We repeat this process iteratively until no further reduction in global compliance can be achieved by removing another element. This procedure is an iterative optimisation algorithm, depicted in the following flowchart.

Fig 2. Flowchart showing the iterative optimisation algorithm.

Performing sensitivity analysis can be computationally intensive. In the next section, we will delve into the mathematical formulation of global compliance and sensitivity analysis to better understand the complexity of this problem.
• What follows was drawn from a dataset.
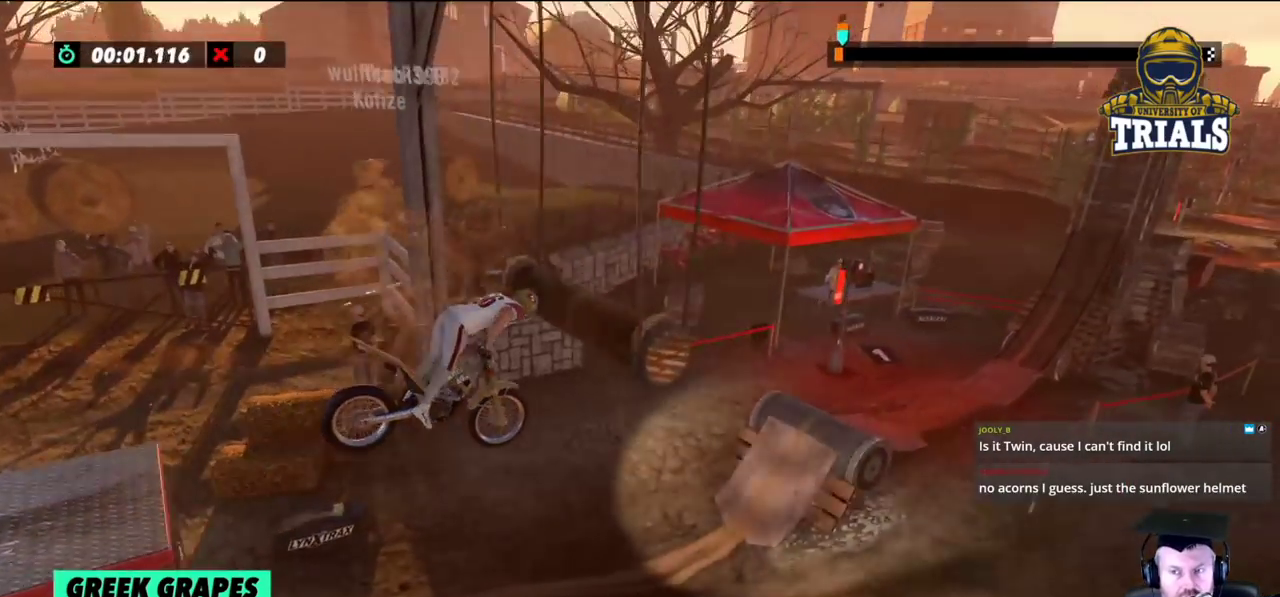
{"buttons": [], "left_stick": "right", "events": [[133, "left_stick", "center"], [250, "left_stick", "right"], [317, "L2", "down"], [417, "L2", "up"]]}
We will introduce and compare various approaches for sensitivity analysis, evaluating their complexities. Subsequently, we will implement an efficient sensitivity analysis approach and the algorithm outlined in the flowchart.

Although these methods have been demonstrated with a simple case-study, they are extensively applied in industry. For further insights, consider exploring products built on similar principles from Autodesk and Altair.